Dana: We’ll also need to know if he’ll be sitting pre or post Jasmine oil.
Late to the party, but nude is the best way to watch most programs. Just sayin’.
“MOVIEMeter: Down 8% in popularity this week. See why on IMDbPro.”
Now look what you’ve done.
Our stupid dirty socialist media needs to refresh everything I think but they won’t cause it’s a meaningless gay slogan is why.
And as they talked and discussed and complained and triumphed and despaired long into the night and into the next day it passed unnoticed to them that buttons had gone missing.
Happyfeet, it is spring break across much of the country. Many school kids – and parents of such – are currently away from their normal routines. Perhaps Buttons is among them.
buttons is the pleasing draft of orange-blossom on the spring air
I can’t believe you are so intellectually sloppy as to confuse Wilder’s wild fiction with the real world.
Now if you’ll excuse me, Bossy’s overdue for her milkin’…
Dammit, Jeff, you’re an embarrassment to your craft and to naugahyde!

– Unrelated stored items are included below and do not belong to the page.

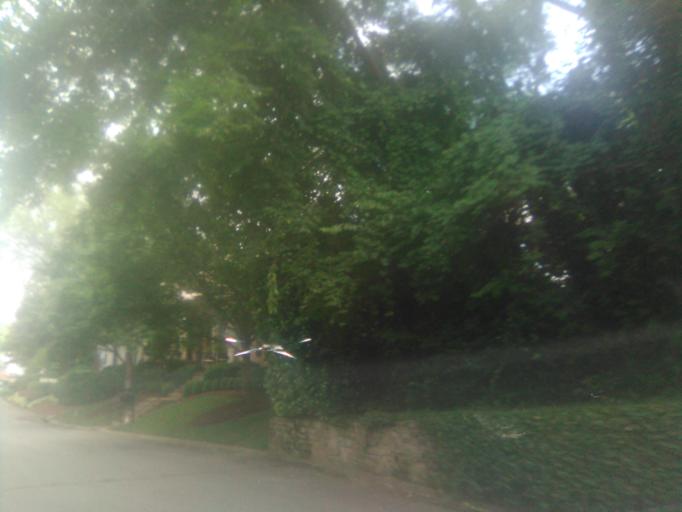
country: US
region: Tennessee
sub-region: Davidson County
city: Belle Meade
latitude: 36.1079
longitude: -86.8298
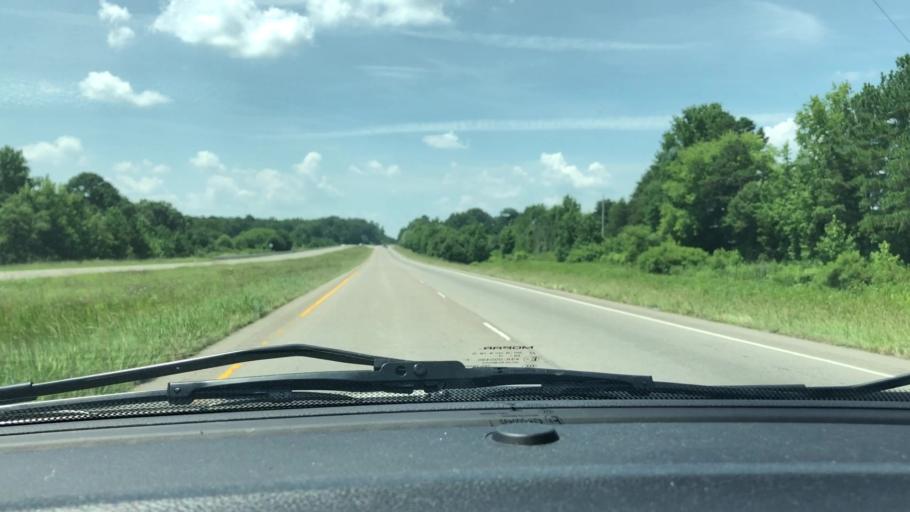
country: US
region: North Carolina
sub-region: Chatham County
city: Siler City
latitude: 35.6219
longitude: -79.3577
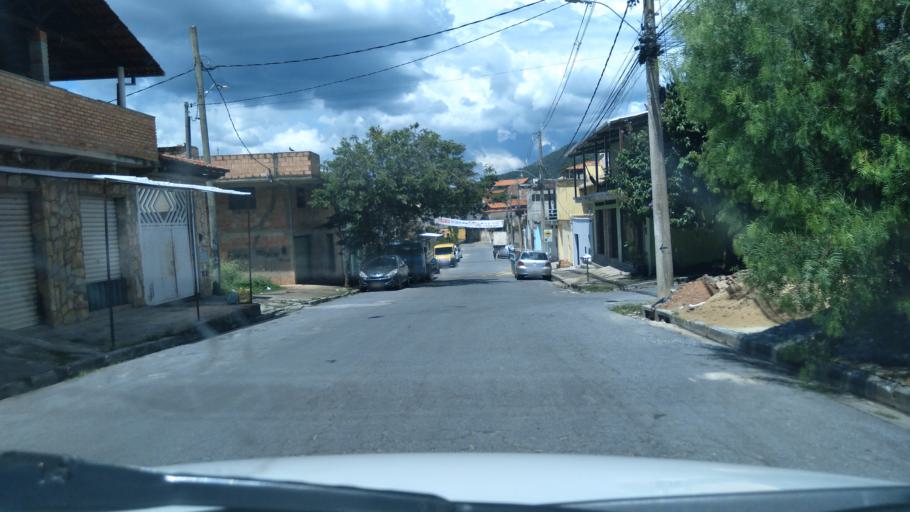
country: BR
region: Minas Gerais
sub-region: Belo Horizonte
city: Belo Horizonte
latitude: -19.8593
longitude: -43.8733
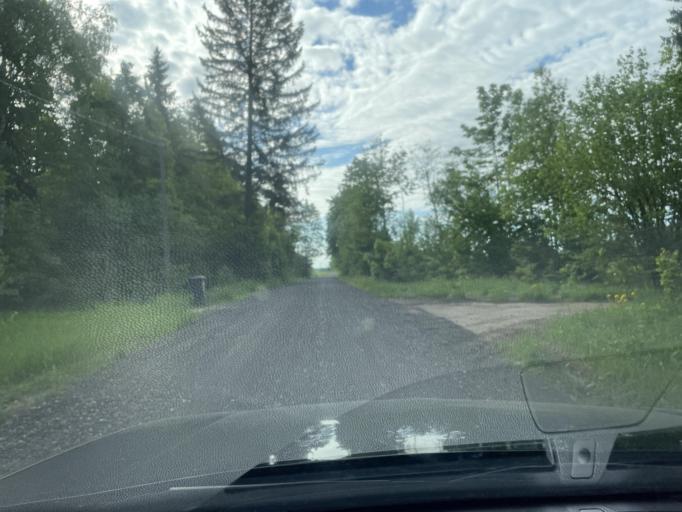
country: EE
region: Harju
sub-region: Keila linn
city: Keila
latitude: 59.3023
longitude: 24.3048
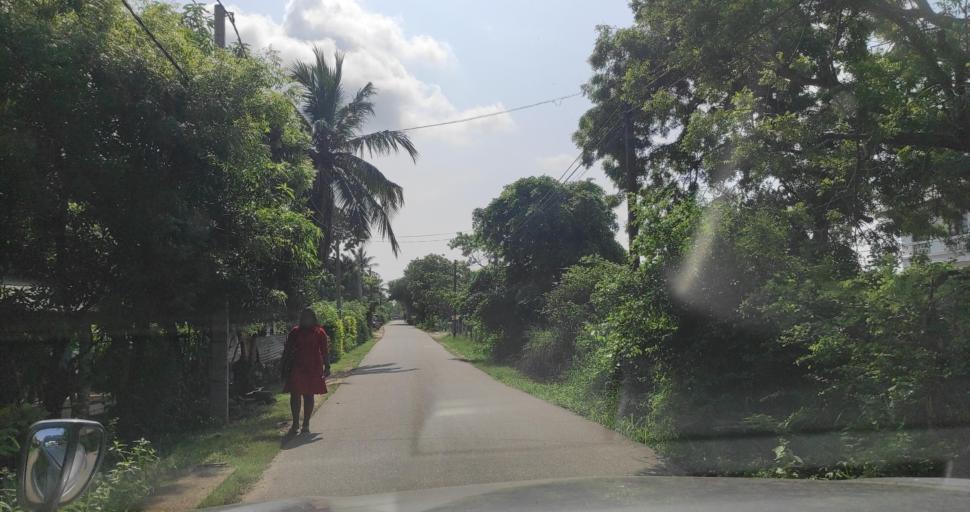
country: LK
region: Eastern Province
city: Trincomalee
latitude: 8.3799
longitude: 81.0110
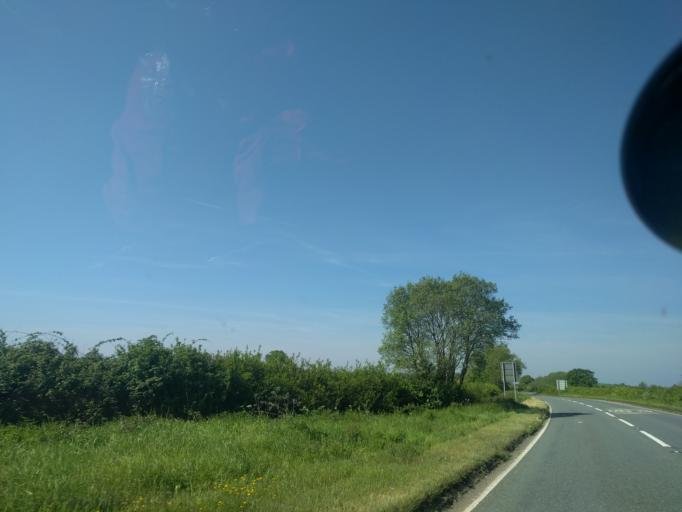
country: GB
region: England
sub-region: Somerset
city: Ilchester
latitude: 51.0260
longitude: -2.6726
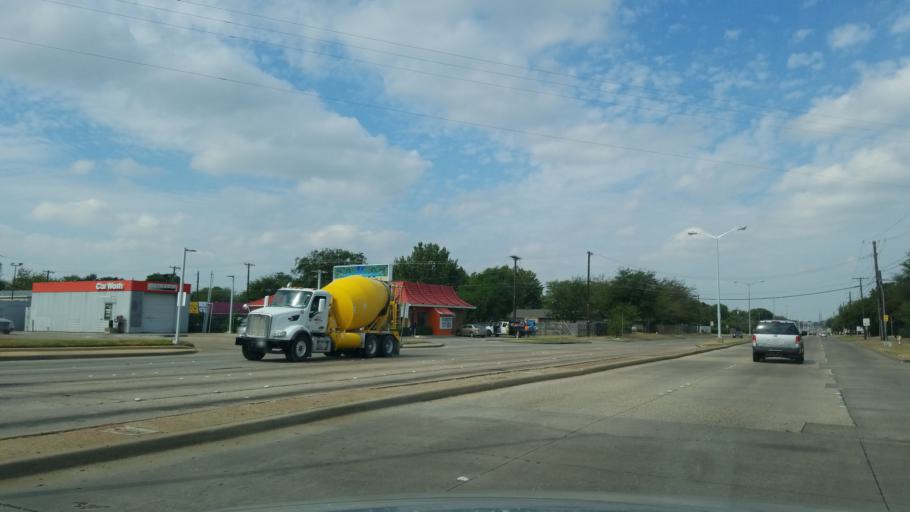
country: US
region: Texas
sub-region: Dallas County
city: Garland
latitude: 32.9094
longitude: -96.6829
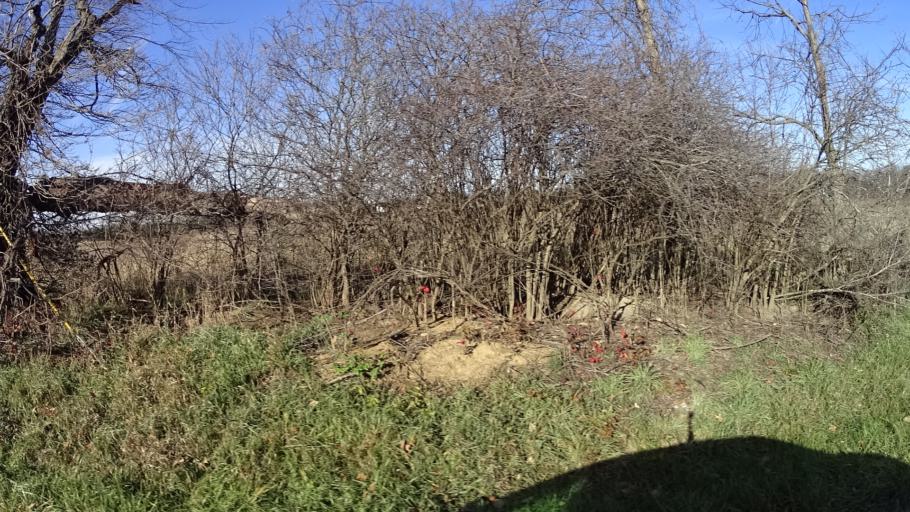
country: US
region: Ohio
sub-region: Lorain County
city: Wellington
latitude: 41.1156
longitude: -82.3014
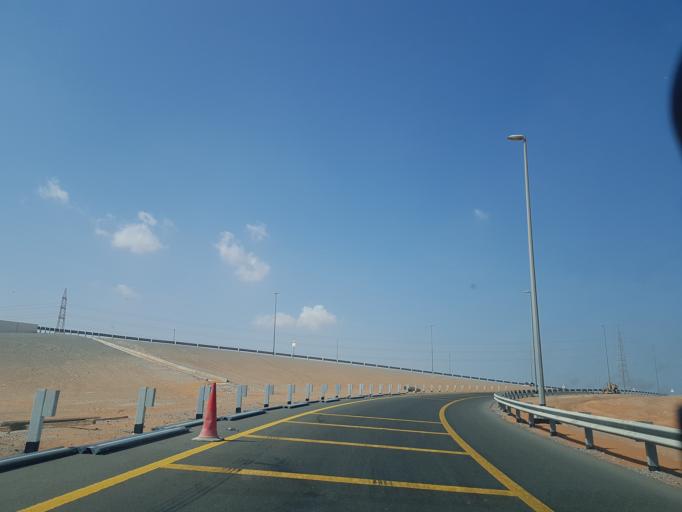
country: AE
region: Ra's al Khaymah
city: Ras al-Khaimah
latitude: 25.6961
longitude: 55.9261
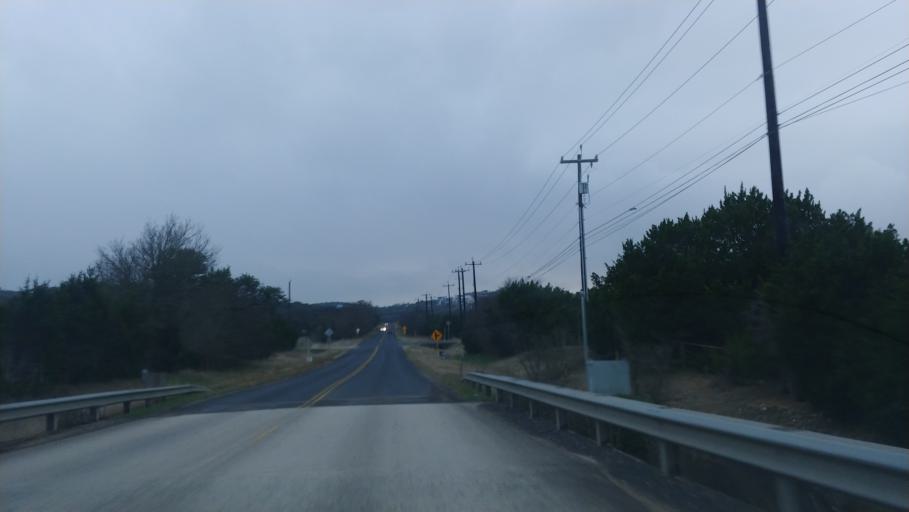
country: US
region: Texas
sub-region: Bexar County
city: Cross Mountain
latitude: 29.6739
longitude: -98.6754
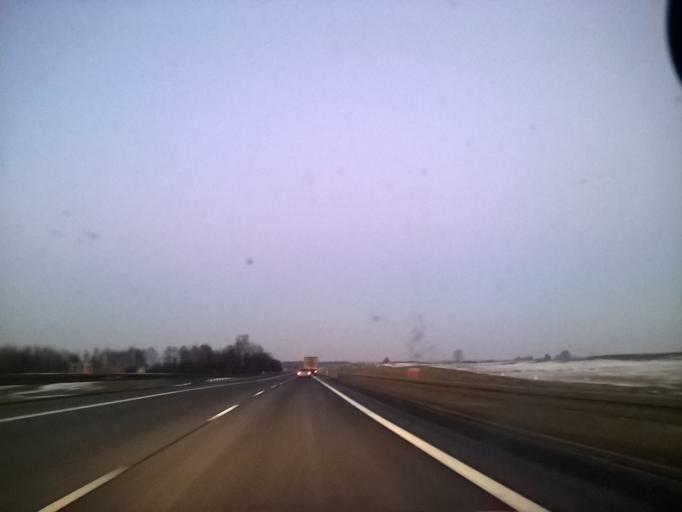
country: PL
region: Warmian-Masurian Voivodeship
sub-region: Powiat olsztynski
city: Biskupiec
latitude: 53.8406
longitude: 20.9346
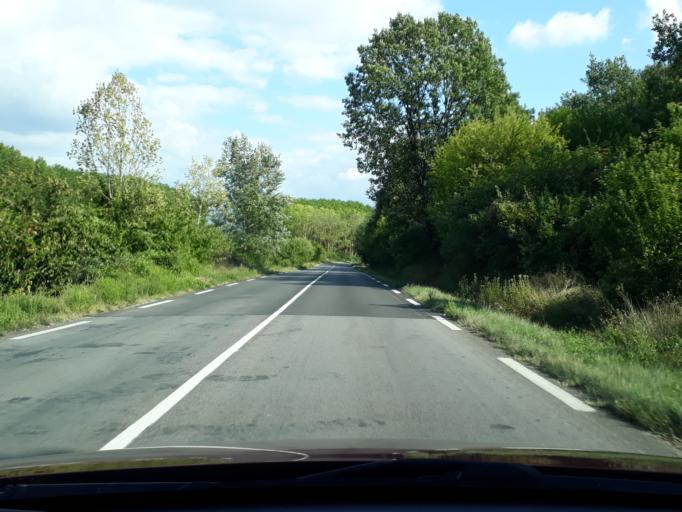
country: FR
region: Rhone-Alpes
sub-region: Departement de la Loire
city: Chavanay
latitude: 45.3961
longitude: 4.7406
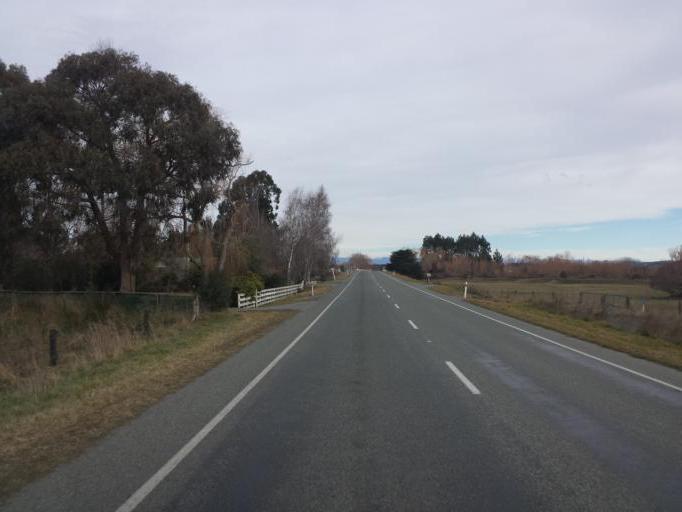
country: NZ
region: Canterbury
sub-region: Timaru District
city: Pleasant Point
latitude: -44.1146
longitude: 171.2136
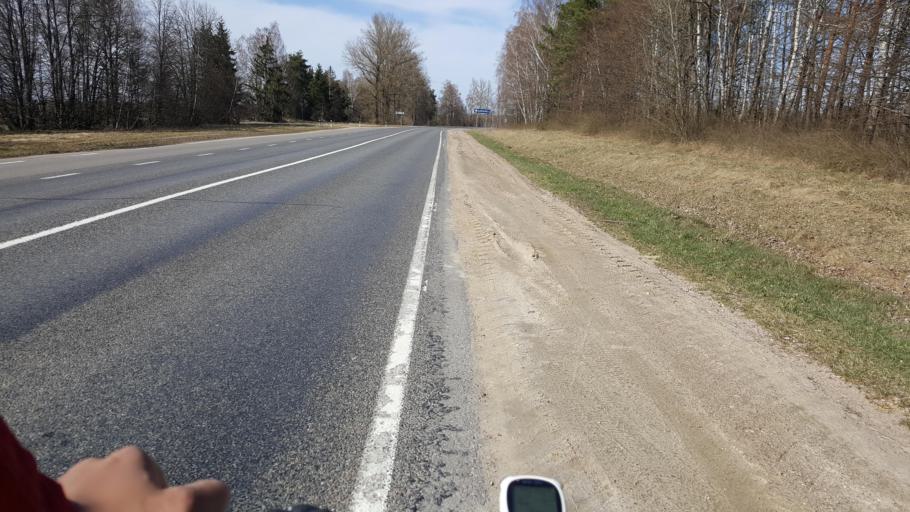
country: BY
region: Brest
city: Kamyanyets
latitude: 52.3539
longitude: 23.7763
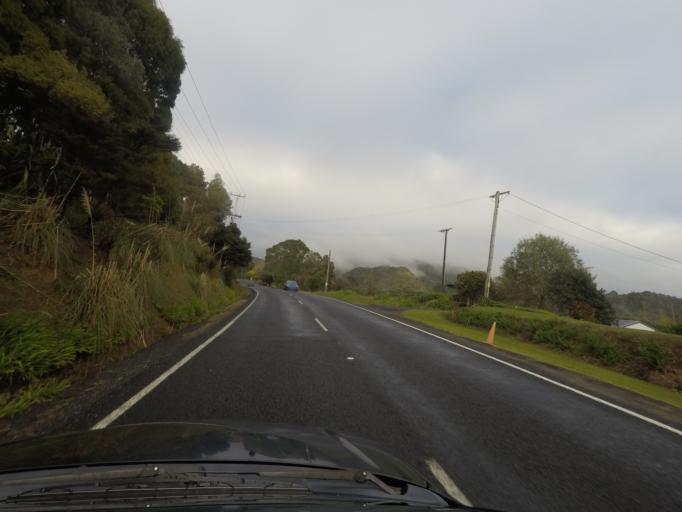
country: NZ
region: Auckland
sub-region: Auckland
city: Waitakere
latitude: -36.9187
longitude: 174.5871
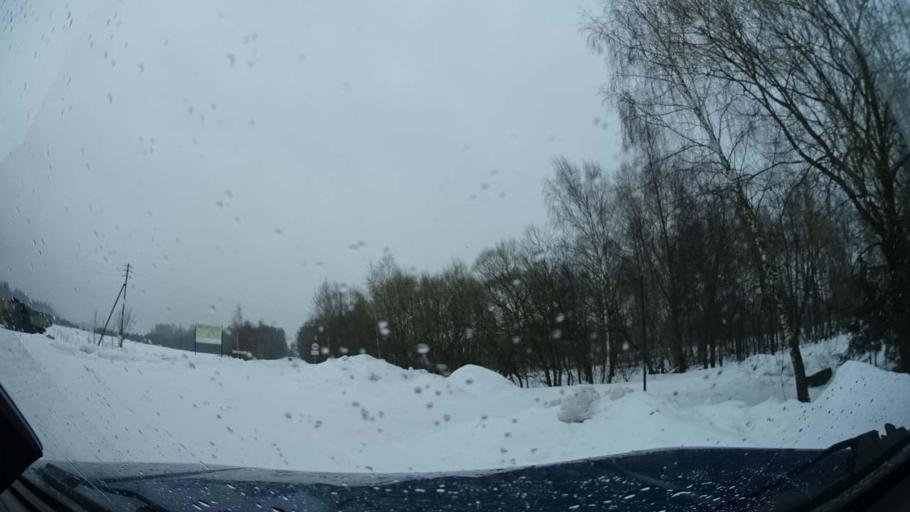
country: RU
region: Tverskaya
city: Konakovo
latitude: 56.7018
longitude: 36.6543
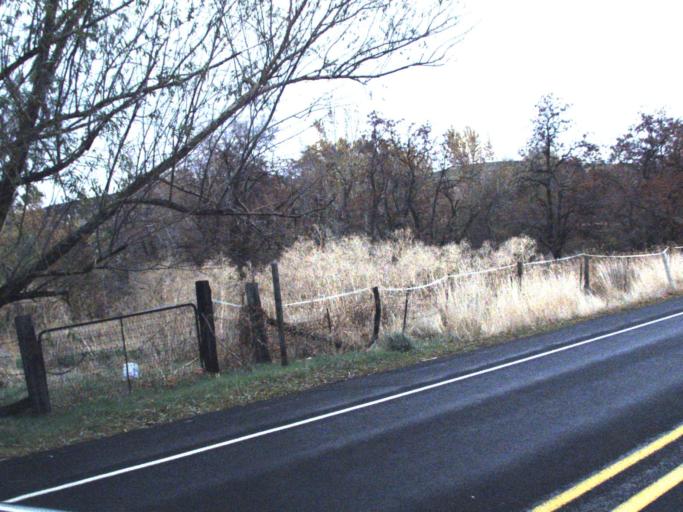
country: US
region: Washington
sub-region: Walla Walla County
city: Waitsburg
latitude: 46.1388
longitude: -118.1587
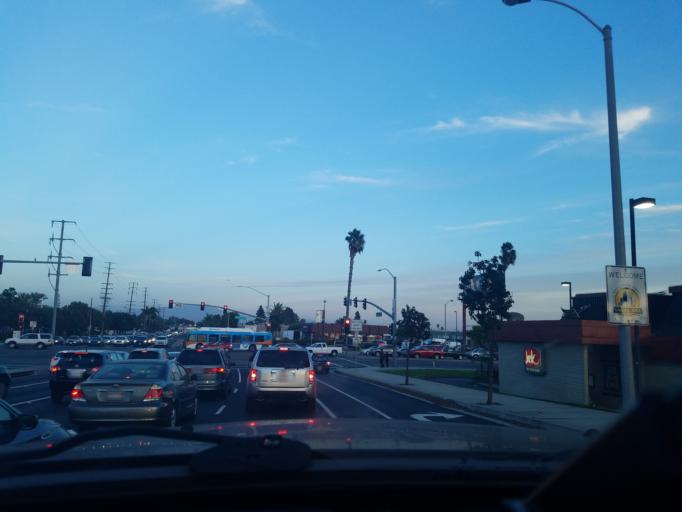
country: US
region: California
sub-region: Orange County
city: Fountain Valley
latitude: 33.7138
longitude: -117.9205
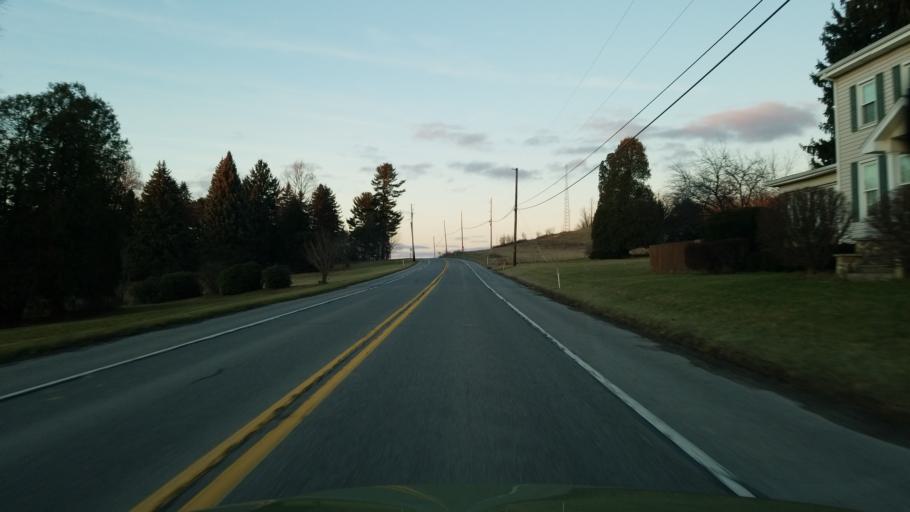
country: US
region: Pennsylvania
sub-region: Jefferson County
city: Punxsutawney
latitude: 40.8709
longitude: -79.0203
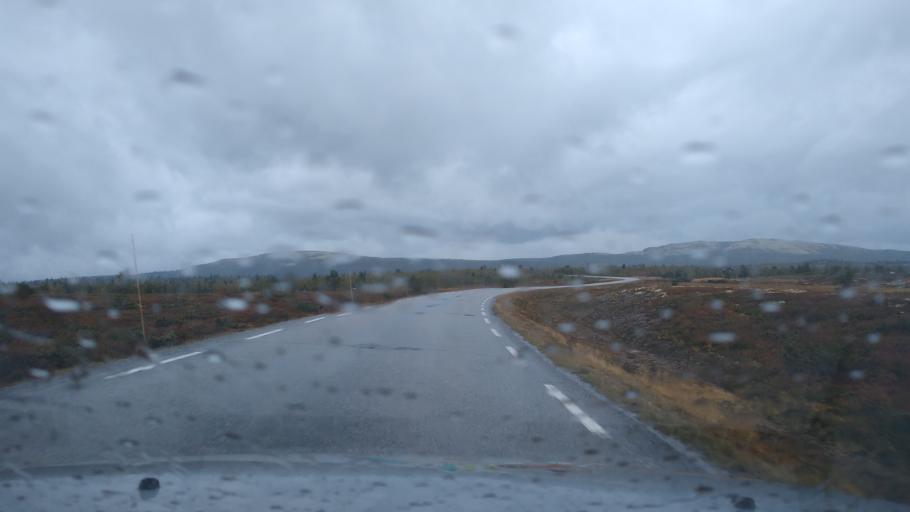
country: NO
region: Oppland
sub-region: Ringebu
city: Ringebu
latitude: 61.6638
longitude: 10.1239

At least have the decency to wear a thong like real professional bloggers!
I bathe in my own genius, Dana. For instance, right now I am rinsing off with a clever line I imagined about llamas and humps.
By the way, something struck me last night as I was pulling the beads out of my ass: is Karl the guy who has time to sit on his ass all day, only the Patterico model?
I wonder how Karl feels sitting on his ass all day while Patterico is out doing Important Work?
Not very fulfilled, I’d bet. I think Patterico should have been more careful and solicitous with his phrasing.
Karl blogs good. He lives in Chicago or thereabouts I think. Somewhere where it snows anyway. He’s started tackling economic things just a bit more and it’s really good work. His car got hit in a parking lot once. Not everyone in Chicago even has a car, and it’s not very expensive to own one there I don’t think, or it wasn’t. Cause they know people can do without them pretty well. But now they are getting more tax and fee tax and fee about cars and I wonder what will happen. If this will be another raise taxes, lose revenue thinger.
oh. Some parts of Chicago you need a car. And the parts where you don’t need a car tend to be the more expensiver parts is what my Chicago friend says. Especially if you own, you can find deals if you rent. So my theory is crap is what that means.
I hope Karls car is out of it ‘s neckbrace by now.
i was fascinated by the row of empty parking meters and what caused them. That has to have the local merchants happy.
There’s that stray apostrophe again. I hope Slarti didn’t see.
I didn’t sleep last night. Is otitis media contagious? We all have it.
Patterico’s favorite conservative blogger wrote:
Having once lived on an old llama farm, I find this comment at least somewhat disconcerting. There are places I’m not certain I want my imagination to go.
Try “A Face In The Crowd”.
You’ll never look at Andy Griffith the same way again.
“with a clever line I imagined about llamas and humps.”
Good Lord! has someone accused Jeff of being Ogden Nash?